June 29th, 2016
The Specialty Shuffle
People tell me new things about my profession all the time. Forbes magazine loves to periodically declare it the best career in the country or the world or the universe, depending on the article. I find it hard to believe the people who write about money all day had time to sample every career before they crowned a winner, but if they want to validate my life goals, I guess I’ll take it.
More recently, a well-meaning acquaintance told me that the PA profession was important because “most of you work in primary care, right?” While I felt the comment required some factual correction, I found my own response somewhat lacking. The actual percentage of PAs in primary care is somewhere between 20 and 30%, I told him. But I couldn’t answer the next question: why?
I could just point to physicians. After all, we do “pretty much” what they do, right? It makes sense that our specialty distribution should mirror theirs and the same factors pulling physicians away from family practice should affect PAs as well.
But it’s not that simple.
New research by Perri Morgan and colleagues published in the Journal of the American Academy of Physician Assistants (JAAPA) sheds light on the interplay of physician-PA specialty selection. To start, the study confirms that the proportion of PAs entering primary care is declining, from 50% in 1997 to 30% in 2013. It’s a finding that mirrors trends in other healthcare professions and by itself is not surprising.

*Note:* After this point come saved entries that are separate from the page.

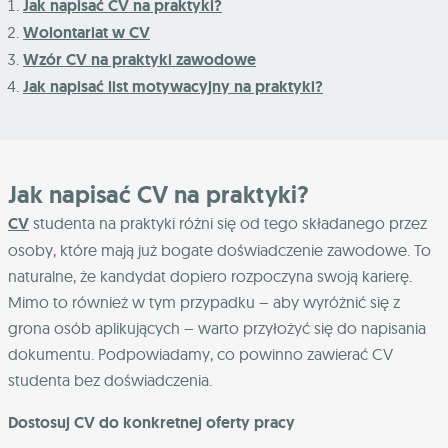
Jak napisać CV na praktyki?
Wolontariat w CV
Wzór CV na praktyki zawodowe
Jak napisać list motywacyjny na praktyki?
Jak napisać CV na praktyki?
CV
studenta na praktyki różni się od tego składanego przez
osoby, które mają już bogate doświadczenie zawodowe. To
naturalne, że kandydat dopiero rozpoczyna swoją karierę.
Mimo to również w tym przypadku – aby wyróżnić się z
grona osób aplikujących – warto przyłożyć się do napisania
dokumentu. Podpowiadamy, co powinno zawierać CV
studenta bez doświadczenia.
Dostosuj CV do konkretnej oferty pracy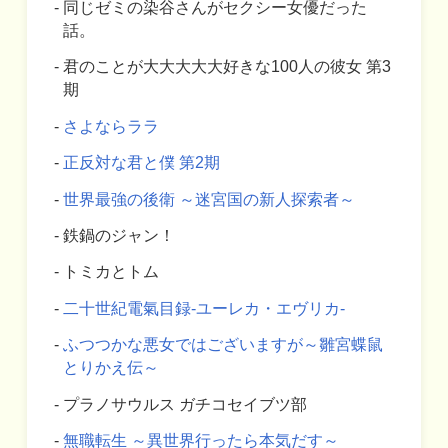
同じゼミの染谷さんがセクシー女優だった
話。
君のことが大大大大大好きな100人の彼女 第3
期
さよならララ
正反対な君と僕 第2期
世界最強の後衛 ～迷宮国の新人探索者～
鉄鍋のジャン！
トミカとトム
二十世紀電氣目録-ユーレカ・エヴリカ-
ふつつかな悪女ではございますが～雛宮蝶鼠
とりかえ伝～
プラノサウルス ガチコセイブツ部
無職転生 ～異世界行ったら本気だす～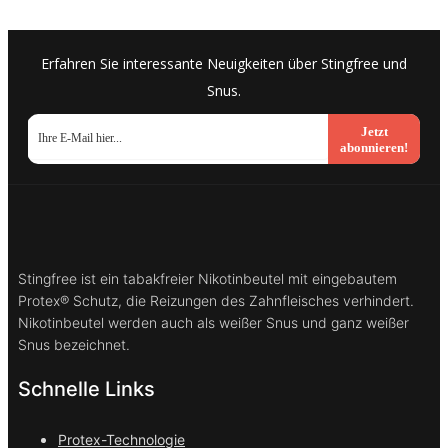
Erfahren Sie interessante Neuigkeiten über Stingfree und
Snus.
Jetzt
abonnieren!
Stingfree ist ein tabakfreier Nikotinbeutel mit eingebautem
Protex® Schutz, die Reizungen des Zahnfleisches verhindert.
Nikotinbeutel werden auch als weißer Snus und ganz weißer
Snus bezeichnet.
Schnelle Links
Protex-Technologie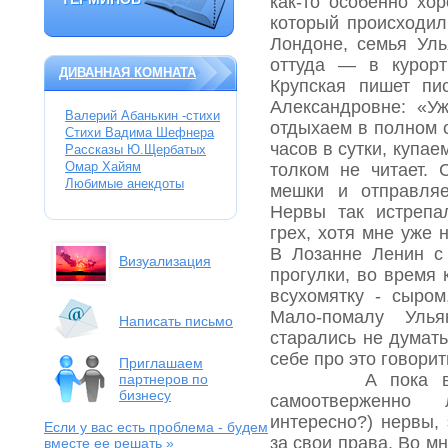
ТЕРМИНОВ
как-то особенно хо
который происходил
Лондоне, семья Ул
оттуда — в курорт
ДИВАННАЯ КОМНАТА
Крупская пишет пи
Александровне: «У
Валерий Абанькин -стихи
отдыхаем в полном с
Стихи Вадима Шефнера
часов в сутки, купае
Рассказы Ю.Щербатых
Омар Хайям
толком не читает.
Любимые анекдоты
мешки и отправля
Нервы так истрепа
грех, хотя мне уже 
В Лозанне Ленин с
Визуализация
прогулки, во время 
всухомятку - сыром
Мало-помалу Улья
Написать письмо
старались не думат
себе про это говорит
Приглашаем
А пока вождь 
партнеров по
бизнесу
самоотверженно 
интересно?) нервы,
Если у вас есть проблема
- будем
за свои права. Во м
вместе ее решать »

But the authors found another correlation in their data: the positive link between PA employment and the ratio of MD-to-PA salary. If that one made you pause, it should. Of course PAs might be attracted to specialties in which we make higher salaries. But why would there be more PAs in specialties in which our physician colleagues collect bigger paychecks relative to PAs?
Perhaps the answer lies not in the supply of PAs (i.e., where we choose to practice) but in the demand for them (i.e., the number of jobs available). High-earning physicians stand to make more money when they free up time by offloading clinical tasks to PAs (like a surgeon who operates more by hiring a PA to provide post-operative care). PAs in these fields also represent a better bargain when compared to hiring another highly paid physician in the same specialty.
It might sound intuitive and straightforward, but the economics of specialty distribution are essential to understanding why a smaller proportion of PAs are entering primary care. If there really is a primary care provider shortage, one that is set to worsen in the coming decades, we should consider insights from research like the Morgan study before planning interventions.
If PA salaries rise at rates greater than those of our primary care physician colleagues, practices will reap fewer financial rewards by hiring PAs. If well-meaning incentives designed to lure PAs to underserved primary care clinics (like salary increases, bonuses, or loan repayment) drive up the average cost of a PA in primary care beyond what non-subsidized practices can afford, we may see a further decline in the overall percentage of PAs in primary care.
Of course, we have always needed a healthy supply of primary care providers and the percentage of clinicians in that field must grow as we insure more Americans and as our population ages. But the choppy seas of healthcare economics respond to legislative and financial interventions in unpredictable ways. More healthcare workforce research might help us see the waves before they come crashing down.